> Data extracts:
================
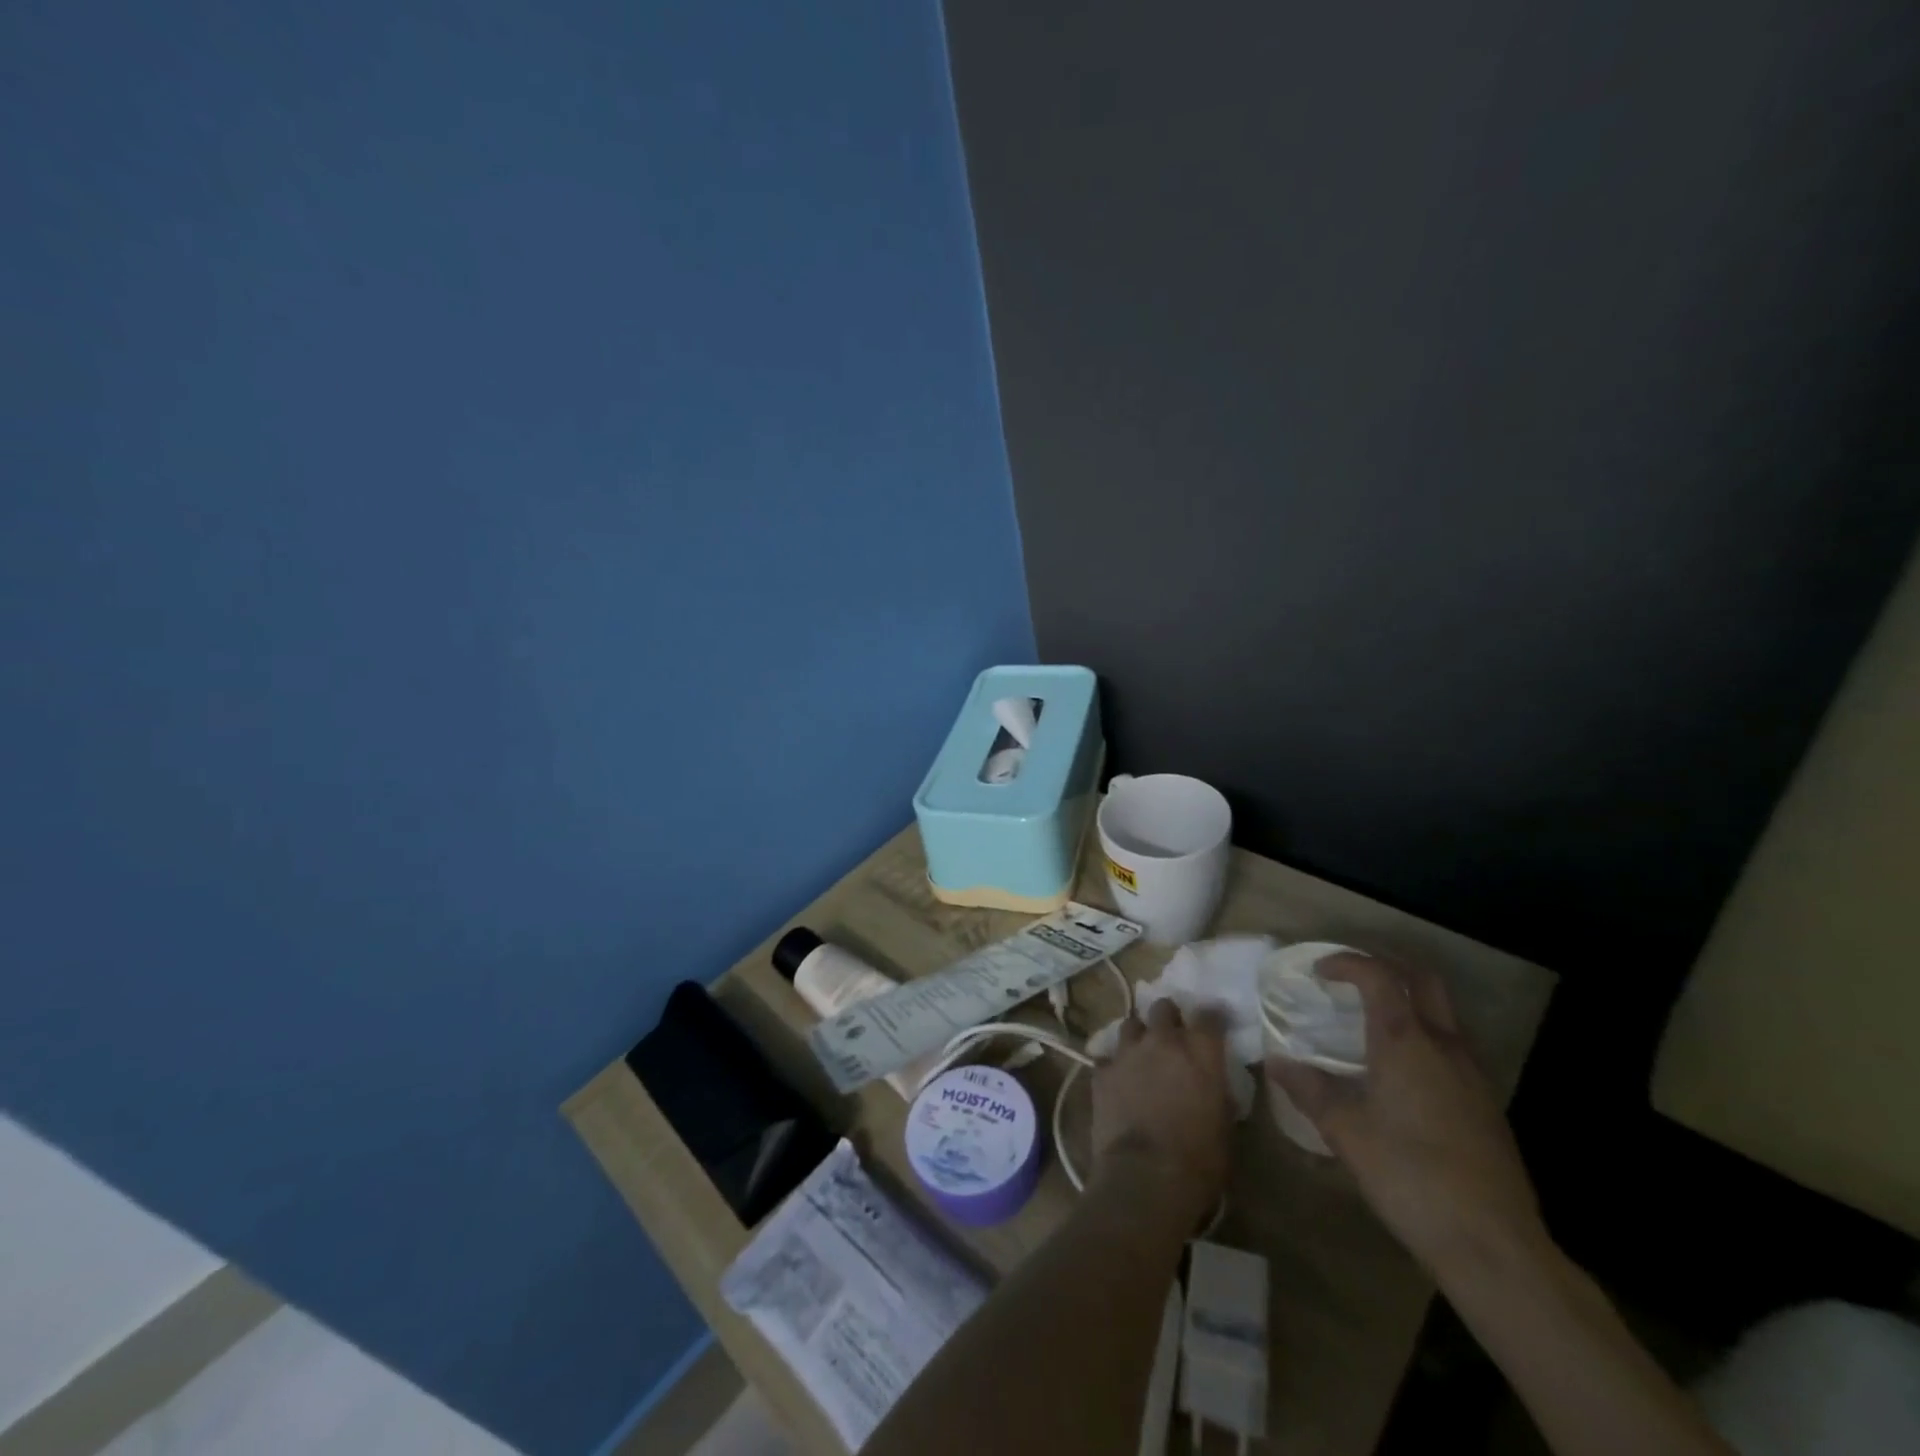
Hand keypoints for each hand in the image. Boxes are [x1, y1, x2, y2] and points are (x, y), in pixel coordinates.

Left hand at [1092, 999, 1233, 1227]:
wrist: (1145, 1177)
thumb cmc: (1198, 1159)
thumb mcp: (1225, 1127)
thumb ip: (1218, 1094)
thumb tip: (1215, 1087)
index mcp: (1200, 1051)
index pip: (1209, 1015)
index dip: (1212, 1018)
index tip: (1214, 1026)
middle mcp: (1163, 1041)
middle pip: (1163, 1007)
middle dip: (1168, 1018)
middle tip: (1172, 1036)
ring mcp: (1128, 1052)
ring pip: (1131, 1024)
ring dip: (1139, 1035)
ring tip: (1142, 1054)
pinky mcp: (1102, 1070)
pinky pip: (1107, 1057)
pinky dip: (1114, 1065)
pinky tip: (1117, 1081)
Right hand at [1266, 955, 1545, 1277]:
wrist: (1493, 1245)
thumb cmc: (1410, 1177)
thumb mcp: (1346, 1132)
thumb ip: (1310, 1089)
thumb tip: (1277, 1062)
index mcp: (1406, 1042)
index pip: (1379, 976)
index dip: (1348, 963)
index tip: (1319, 971)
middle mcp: (1444, 1046)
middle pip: (1423, 980)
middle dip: (1387, 966)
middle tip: (1353, 977)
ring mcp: (1473, 1074)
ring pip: (1443, 1012)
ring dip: (1409, 1000)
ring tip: (1372, 1019)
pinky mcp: (1487, 1103)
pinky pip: (1452, 1046)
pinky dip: (1423, 1035)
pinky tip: (1402, 1070)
================
> Exercise:
Lines from the one containing "ring mcp: (1128, 1052)" through the end of the entries above must be copied exactly; include both ends and no other lines.

> Exercise response:
ring mcp: (1128, 1052)
ring pip: (1131, 1024)
ring dip: (1139, 1035)
ring tip: (1142, 1054)
pinky mcp: (1102, 1070)
pinky pip: (1107, 1057)
pinky dip: (1114, 1065)
pinky tip: (1117, 1081)
Right hand at [1266, 955, 1545, 1277]:
wrist: (1493, 1245)
thumb cmc: (1410, 1177)
thumb mcp: (1346, 1132)
thumb ip: (1310, 1089)
thumb tip: (1277, 1062)
index mcp: (1406, 1042)
index pip: (1379, 976)
index dip: (1348, 963)
index tip: (1319, 971)
middle mcp: (1444, 1046)
middle pip: (1423, 980)
middle dip: (1387, 966)
middle tip: (1353, 977)
ring mcp: (1473, 1074)
ring pip: (1443, 1012)
ring dip: (1409, 1000)
ring tip: (1372, 1019)
pinky mcp: (1487, 1103)
pinky pip: (1452, 1046)
pinky dip: (1423, 1035)
pinky tip: (1402, 1070)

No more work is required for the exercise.